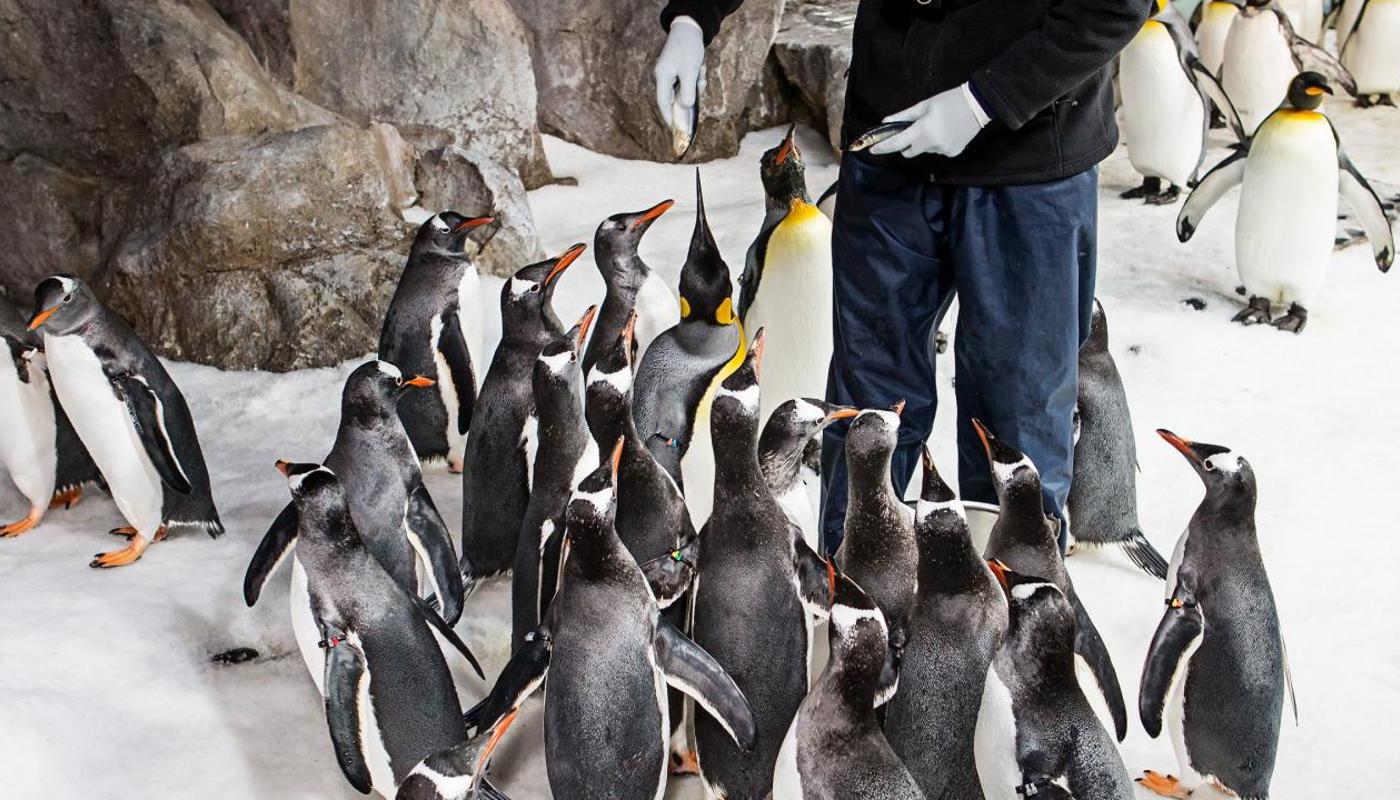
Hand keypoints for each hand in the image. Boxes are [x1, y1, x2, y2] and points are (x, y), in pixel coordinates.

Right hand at [654, 16, 706, 123]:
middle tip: (700, 83)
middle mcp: (664, 76)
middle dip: (690, 94)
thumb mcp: (690, 72)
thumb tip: (685, 107)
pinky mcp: (677, 68)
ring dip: (696, 83)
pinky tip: (701, 67)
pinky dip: (696, 77)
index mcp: (663, 77)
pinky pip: (688, 80)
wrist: (690, 27)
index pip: (663, 104)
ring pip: (684, 88)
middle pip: (675, 97)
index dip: (670, 118)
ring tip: (701, 70)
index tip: (676, 129)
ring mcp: (670, 72)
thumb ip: (687, 92)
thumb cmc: (688, 48)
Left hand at [868, 84, 988, 158]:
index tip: (872, 149)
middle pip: (909, 152)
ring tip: (936, 126)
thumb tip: (885, 122)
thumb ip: (903, 116)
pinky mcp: (952, 153)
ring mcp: (942, 150)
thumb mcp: (924, 105)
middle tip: (913, 130)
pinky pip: (937, 150)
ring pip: (924, 150)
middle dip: (906, 144)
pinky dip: (937, 143)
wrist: (977, 105)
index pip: (896, 143)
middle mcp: (931, 144)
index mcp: (922, 130)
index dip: (883, 147)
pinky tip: (947, 131)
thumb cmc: (949, 101)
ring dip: (924, 142)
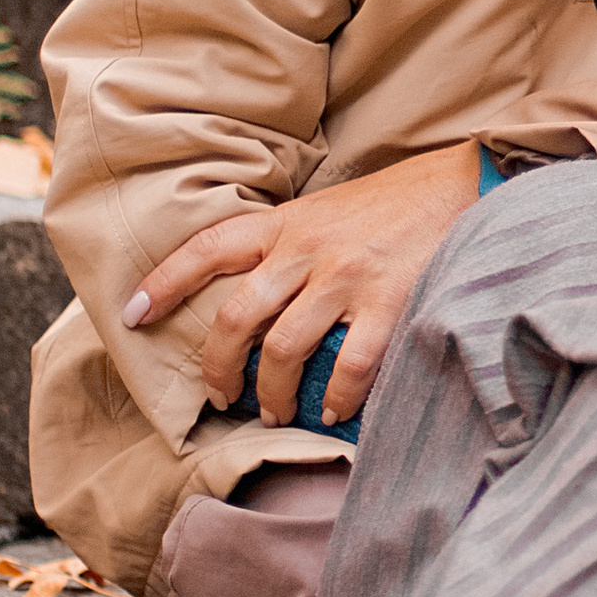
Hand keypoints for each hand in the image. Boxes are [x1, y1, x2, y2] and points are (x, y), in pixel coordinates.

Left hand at [123, 143, 484, 422]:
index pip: (208, 248)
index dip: (164, 282)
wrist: (464, 184)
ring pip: (284, 349)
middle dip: (218, 366)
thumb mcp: (326, 210)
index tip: (132, 315)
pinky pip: (351, 364)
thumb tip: (252, 292)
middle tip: (220, 397)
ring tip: (275, 412)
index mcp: (286, 224)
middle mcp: (307, 249)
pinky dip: (337, 397)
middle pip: (236, 316)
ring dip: (272, 392)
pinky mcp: (390, 300)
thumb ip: (288, 244)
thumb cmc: (392, 205)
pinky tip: (333, 411)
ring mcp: (347, 276)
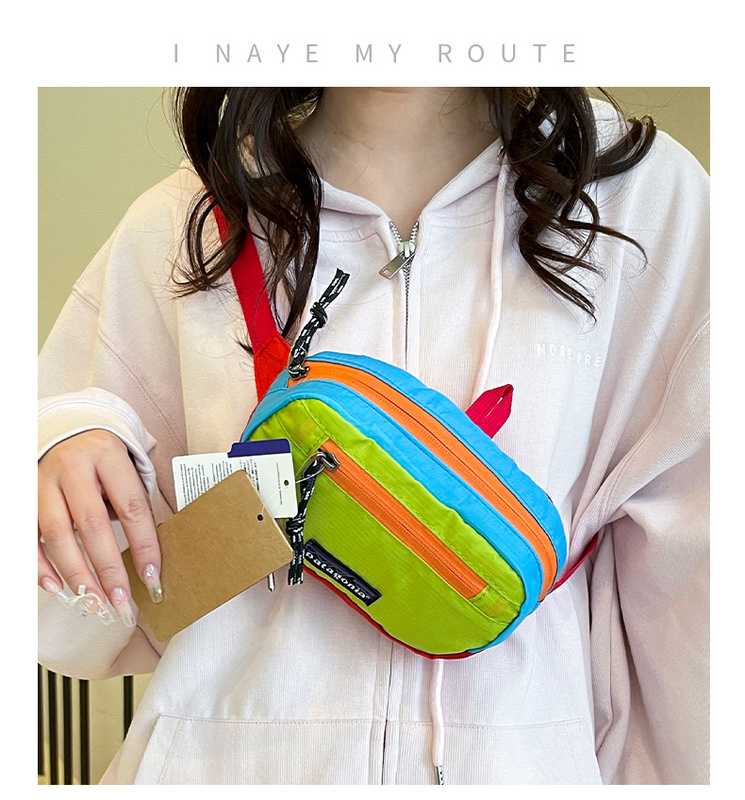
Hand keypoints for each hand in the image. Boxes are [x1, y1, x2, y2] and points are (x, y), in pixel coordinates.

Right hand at [38, 429, 162, 625]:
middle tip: (120, 601)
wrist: (68, 431)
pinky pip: (29, 538)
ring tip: (94, 603)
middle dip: (108, 569)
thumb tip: (148, 559)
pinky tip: (57, 589)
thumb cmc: (105, 459)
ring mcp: (43, 482)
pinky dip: (41, 567)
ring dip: (77, 575)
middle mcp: (73, 467)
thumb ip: (134, 505)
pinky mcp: (24, 497)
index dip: (144, 545)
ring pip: (57, 536)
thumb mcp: (126, 469)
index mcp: (108, 455)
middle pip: (92, 525)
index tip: (152, 576)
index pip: (131, 507)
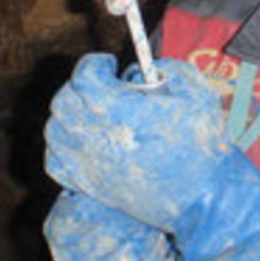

- **ACTIVITY**
With pictures removed, write out exactly each line of the entries from the first through the line that holds "ring pip: (684, 88)".

- **WRITTEN RESPONSE**
Hand keypoints for each hand in the image. Boxes are [x1, y1, x2, y2] and points are (x, y), in pixel coordinates.

Right hand at [654, 16, 706, 123]:
middle tip: (700, 83)
middle mcp: (664, 76)
middle dip: (690, 94)
thumb mcp: (690, 72)
thumb tip: (685, 107)
pinky mcp: (677, 68)
ring dip: (696, 83)
pinky tip: (701, 67)
pinky dip: (696, 77)
index mcp: (663, 77)
pinky pip: (688, 80)
wrist: (690, 27)
index pip: (663, 104)
ring pip: (684, 88)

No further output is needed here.